Surry PC talks updating comprehensive plan
Published 4:58 pm Wednesday, March 12, 2025
- File photo
Surry County’s Planning Commission expects to soon begin a five-year review of its comprehensive plan.
The Board of Supervisors adopted the current 160-page plan in 2020. It’s intended to guide land use decisions through 2040. State law requires that the plan be reviewed at least every five years.
Already, “a significant amount of things have changed in that five-year period,” said Community Development and Planning Director Horace Wade at the commission’s Feb. 24 meeting.
The 2020 plan had referenced a then-pending wastewater treatment capacity expansion “in the near future” via the regional Hampton Roads Sanitation District’s plans to connect Surry County’s system to HRSD’s sewage treatment plant in Suffolk. That project, which spanned 24 miles of piping across Surry and neighboring Isle of Wight County along the Route 10 corridor, is now largely complete. It allowed the town of Surry to decommission its wastewater plant in 2022 and the county to decommission its own in 2023, according to Leila Rice, a spokeswoman for HRSD.
“The Surry school complex pump station is awaiting power by Prince George Electric Cooperative and is expected to go into service this summer,” Rice told the Times.
That, she said, will allow the school complex’s existing pump station to be decommissioned. No new connections, other than Hardy Elementary in Isle of Wight County, have been made to the Surry transmission force main since it became active, Rice said. However, Dominion Energy’s nuclear power plant will be connected once the Hog Island pump station and sewer installation is complete.
“We’re actively working on a water and sewer master plan for Surry County,” Wade said.
The county, in 2023, also added an “energy policy” amendment to the comprehensive plan capping utility-scale projects, including but not limited to solar farms, at 10% of the county’s developable land, or 15,278 acres. Surry supervisors have since voted in February this year to enact a 7% cap on countywide developable acreage devoted to solar, further restricting solar farms to 10,695 acres.
The plan also predates Middleburg-based Green Energy Partners’ 2023 announcement of plans to invest $6.4 billion to build a first-in-the-nation combination hydrogen fuel hub and data center campus on roughly 600 acres adjacent to Dominion Energy’s nuclear power plant.
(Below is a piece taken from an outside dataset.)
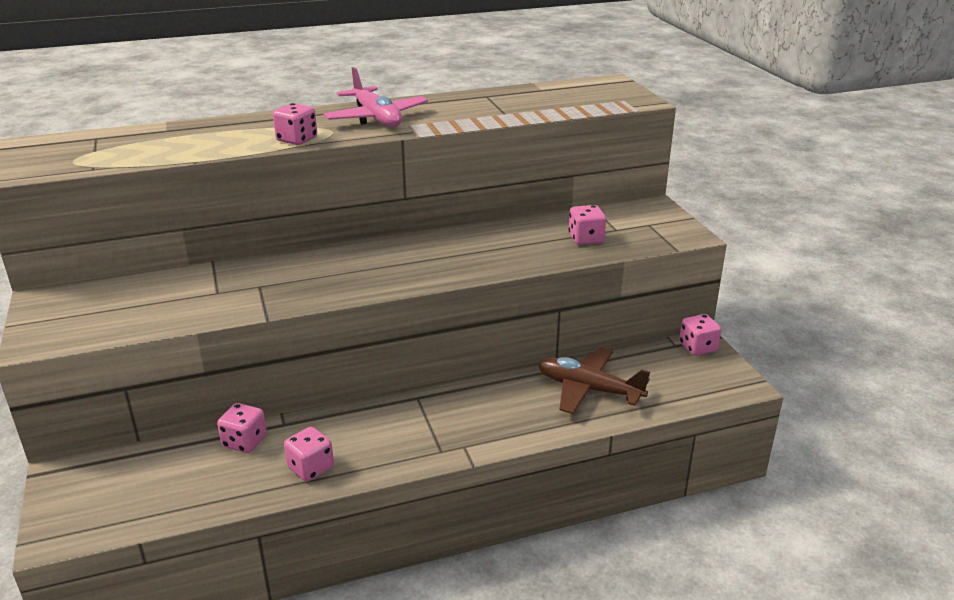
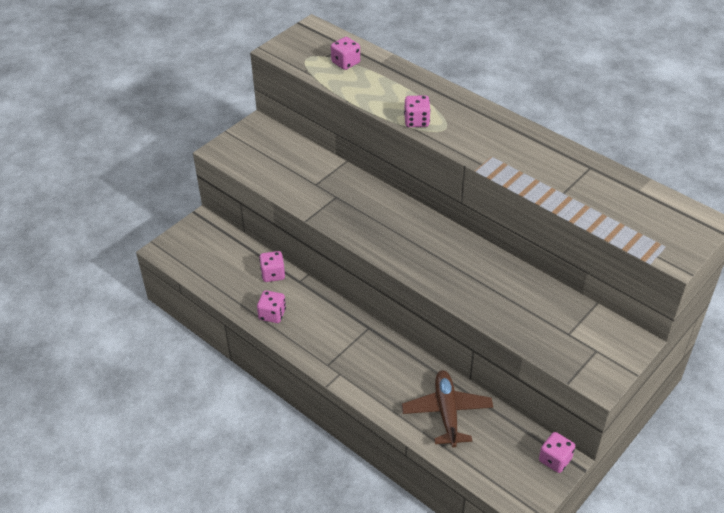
camera: 60 degrees right, 15 degrees up
(376, 118) = (488, 135): pink plane -> none
(586, 239) = (536, 322): pink dice -> pink dice (345, 63)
A lawyer for the company says the project may still move forward despite Green Energy’s reorganizing under bankruptcy protections.
The updated comprehensive plan, Wade said, could include areas where the county hopes to attract residential growth that had not been identified in the 2020 plan.
“We’re at a deficit for housing; housing is a definite need here in Surry County,” Wade said.
According to the 2020 plan, only 3% of the county is in residential use and most residences are on large lots averaging almost two acres.
With a recent change to the commission’s bylaws, up to five members of the Planning Commission can serve on a committee, which would potentially allow one person from each voting district to serve on the committee that will begin the five-year review process.
Isle of Wight County is working on its own five-year review of its 2020 comprehensive plan.